%%
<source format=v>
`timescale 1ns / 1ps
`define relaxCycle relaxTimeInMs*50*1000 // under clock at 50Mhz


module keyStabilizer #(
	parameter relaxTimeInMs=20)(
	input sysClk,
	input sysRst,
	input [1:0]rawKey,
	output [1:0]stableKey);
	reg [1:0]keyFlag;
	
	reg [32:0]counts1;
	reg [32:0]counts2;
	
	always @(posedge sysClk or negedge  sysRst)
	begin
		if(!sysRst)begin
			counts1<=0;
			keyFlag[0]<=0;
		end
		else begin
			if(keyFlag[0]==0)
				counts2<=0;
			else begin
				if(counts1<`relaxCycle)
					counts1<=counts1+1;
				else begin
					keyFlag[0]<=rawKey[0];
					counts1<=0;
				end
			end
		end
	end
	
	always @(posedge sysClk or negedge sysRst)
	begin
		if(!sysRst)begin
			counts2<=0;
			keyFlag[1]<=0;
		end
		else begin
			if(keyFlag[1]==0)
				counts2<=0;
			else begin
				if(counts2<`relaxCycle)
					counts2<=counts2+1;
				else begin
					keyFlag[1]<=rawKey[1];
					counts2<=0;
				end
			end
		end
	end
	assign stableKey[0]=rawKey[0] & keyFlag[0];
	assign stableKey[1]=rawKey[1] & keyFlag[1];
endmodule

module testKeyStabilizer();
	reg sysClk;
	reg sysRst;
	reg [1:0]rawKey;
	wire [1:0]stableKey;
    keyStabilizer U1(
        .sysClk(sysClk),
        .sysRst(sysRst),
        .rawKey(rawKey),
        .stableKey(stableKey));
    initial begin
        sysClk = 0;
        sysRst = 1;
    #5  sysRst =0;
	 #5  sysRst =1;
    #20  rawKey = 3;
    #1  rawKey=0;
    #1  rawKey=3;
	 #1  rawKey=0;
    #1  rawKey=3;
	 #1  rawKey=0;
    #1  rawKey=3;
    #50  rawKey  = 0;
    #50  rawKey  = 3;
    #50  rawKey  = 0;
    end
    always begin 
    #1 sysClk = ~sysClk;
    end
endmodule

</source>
%%
%%
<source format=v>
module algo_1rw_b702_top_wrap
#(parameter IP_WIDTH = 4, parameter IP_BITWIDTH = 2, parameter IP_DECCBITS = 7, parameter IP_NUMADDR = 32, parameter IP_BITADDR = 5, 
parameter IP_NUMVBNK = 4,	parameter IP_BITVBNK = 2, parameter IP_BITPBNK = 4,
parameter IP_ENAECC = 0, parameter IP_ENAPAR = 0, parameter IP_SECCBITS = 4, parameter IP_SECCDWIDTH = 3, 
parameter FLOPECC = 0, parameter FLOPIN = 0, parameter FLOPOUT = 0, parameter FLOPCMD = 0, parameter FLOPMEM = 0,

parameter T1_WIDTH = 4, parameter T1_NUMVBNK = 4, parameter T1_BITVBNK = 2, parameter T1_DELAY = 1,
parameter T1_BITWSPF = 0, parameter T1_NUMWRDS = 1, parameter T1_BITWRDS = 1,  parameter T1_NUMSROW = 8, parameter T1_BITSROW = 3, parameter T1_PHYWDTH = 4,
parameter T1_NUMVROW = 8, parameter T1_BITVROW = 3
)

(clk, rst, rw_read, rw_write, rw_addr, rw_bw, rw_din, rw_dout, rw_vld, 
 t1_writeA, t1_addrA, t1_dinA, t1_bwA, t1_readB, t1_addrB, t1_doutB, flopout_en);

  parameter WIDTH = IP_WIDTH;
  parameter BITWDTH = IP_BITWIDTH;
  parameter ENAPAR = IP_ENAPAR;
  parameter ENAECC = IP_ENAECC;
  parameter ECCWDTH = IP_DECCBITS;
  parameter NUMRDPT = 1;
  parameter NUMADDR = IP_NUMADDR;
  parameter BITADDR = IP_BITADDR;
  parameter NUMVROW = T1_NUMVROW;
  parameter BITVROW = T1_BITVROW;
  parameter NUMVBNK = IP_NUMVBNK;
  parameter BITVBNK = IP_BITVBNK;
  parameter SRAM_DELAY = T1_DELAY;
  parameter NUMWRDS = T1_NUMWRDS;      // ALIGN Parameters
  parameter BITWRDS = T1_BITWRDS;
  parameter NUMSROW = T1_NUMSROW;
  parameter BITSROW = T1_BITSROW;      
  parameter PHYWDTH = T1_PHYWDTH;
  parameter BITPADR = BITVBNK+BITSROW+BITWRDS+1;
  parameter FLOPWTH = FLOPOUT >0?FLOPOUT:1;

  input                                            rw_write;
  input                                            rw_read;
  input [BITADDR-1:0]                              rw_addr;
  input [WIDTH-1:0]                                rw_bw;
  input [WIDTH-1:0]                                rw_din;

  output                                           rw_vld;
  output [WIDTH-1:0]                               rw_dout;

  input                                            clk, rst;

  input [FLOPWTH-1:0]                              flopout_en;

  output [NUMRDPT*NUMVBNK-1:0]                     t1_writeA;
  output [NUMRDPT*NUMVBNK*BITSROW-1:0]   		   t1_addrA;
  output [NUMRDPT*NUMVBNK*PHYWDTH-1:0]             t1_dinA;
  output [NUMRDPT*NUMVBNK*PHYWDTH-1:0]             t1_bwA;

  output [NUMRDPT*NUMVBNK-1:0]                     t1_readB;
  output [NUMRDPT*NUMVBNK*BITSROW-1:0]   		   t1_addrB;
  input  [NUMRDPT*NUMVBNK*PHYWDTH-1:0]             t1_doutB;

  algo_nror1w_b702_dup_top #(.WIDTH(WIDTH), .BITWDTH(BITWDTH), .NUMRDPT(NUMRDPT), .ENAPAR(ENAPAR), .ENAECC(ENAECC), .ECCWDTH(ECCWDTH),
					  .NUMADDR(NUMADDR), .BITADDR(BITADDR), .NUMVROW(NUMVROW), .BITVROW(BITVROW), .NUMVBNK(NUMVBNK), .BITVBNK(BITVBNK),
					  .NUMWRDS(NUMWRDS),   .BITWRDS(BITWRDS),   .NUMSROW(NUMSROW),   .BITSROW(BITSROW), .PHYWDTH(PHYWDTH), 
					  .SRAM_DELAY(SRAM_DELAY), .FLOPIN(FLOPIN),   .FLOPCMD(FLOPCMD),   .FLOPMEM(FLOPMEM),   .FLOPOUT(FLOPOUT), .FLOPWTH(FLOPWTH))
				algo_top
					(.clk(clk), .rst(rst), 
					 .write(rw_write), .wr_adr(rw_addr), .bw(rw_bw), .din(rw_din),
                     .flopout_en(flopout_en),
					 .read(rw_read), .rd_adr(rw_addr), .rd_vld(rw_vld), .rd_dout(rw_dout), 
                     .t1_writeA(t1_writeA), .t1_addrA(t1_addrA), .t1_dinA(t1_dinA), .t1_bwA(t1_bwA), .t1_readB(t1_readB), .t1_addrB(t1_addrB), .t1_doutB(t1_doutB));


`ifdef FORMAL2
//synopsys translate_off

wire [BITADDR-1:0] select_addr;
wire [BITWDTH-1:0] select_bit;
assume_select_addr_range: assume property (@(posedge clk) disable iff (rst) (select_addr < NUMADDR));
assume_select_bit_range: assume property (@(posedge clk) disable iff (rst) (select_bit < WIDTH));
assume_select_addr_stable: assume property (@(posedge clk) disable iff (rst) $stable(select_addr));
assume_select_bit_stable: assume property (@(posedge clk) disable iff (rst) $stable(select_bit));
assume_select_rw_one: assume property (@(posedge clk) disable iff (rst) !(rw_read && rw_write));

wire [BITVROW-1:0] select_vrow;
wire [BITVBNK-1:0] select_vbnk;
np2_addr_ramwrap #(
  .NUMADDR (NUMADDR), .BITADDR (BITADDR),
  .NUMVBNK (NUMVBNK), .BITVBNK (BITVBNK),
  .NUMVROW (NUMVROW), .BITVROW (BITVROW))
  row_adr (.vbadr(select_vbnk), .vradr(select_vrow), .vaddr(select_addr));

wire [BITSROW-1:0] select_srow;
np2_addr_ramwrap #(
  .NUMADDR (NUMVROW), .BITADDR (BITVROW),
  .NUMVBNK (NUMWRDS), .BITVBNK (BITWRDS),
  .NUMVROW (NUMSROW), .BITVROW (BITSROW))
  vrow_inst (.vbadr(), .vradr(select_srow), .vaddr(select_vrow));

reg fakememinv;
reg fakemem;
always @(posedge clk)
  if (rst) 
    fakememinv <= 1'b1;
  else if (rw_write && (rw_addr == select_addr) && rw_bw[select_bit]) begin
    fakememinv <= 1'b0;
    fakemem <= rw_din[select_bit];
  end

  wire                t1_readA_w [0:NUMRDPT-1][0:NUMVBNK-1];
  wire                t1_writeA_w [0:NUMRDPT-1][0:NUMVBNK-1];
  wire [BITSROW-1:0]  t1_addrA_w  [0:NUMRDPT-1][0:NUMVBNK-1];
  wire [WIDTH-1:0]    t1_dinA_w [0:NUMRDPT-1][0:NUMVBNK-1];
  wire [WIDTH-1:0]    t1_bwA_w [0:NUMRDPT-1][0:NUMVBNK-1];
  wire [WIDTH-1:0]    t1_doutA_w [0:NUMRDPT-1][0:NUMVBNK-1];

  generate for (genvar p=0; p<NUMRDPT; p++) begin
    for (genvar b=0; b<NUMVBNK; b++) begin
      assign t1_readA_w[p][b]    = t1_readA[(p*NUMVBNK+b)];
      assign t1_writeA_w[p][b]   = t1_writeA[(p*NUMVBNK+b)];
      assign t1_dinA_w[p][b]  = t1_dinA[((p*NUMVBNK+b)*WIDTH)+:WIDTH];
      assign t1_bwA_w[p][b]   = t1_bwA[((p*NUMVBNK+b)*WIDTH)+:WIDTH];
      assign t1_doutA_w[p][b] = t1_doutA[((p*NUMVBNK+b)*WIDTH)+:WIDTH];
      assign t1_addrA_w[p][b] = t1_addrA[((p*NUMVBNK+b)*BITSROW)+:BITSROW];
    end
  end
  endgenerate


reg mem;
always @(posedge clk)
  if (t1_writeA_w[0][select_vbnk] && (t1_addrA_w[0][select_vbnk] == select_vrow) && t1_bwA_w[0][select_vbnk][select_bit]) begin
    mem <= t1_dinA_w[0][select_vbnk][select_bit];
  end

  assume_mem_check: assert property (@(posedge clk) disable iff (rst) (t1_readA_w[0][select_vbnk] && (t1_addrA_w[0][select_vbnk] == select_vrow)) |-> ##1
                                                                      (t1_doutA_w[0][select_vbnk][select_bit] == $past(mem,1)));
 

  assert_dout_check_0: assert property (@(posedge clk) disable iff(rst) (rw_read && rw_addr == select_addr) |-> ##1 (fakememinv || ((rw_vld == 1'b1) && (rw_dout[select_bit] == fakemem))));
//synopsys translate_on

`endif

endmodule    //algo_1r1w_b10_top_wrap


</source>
%%
• **TO-DO ITEM**: Please report every line among the entries that includes "negedge".

• **EXERCISE ANSWER**:
	always @(posedge sysClk or negedge  sysRst)
	always @(posedge sysClk or negedge sysRst)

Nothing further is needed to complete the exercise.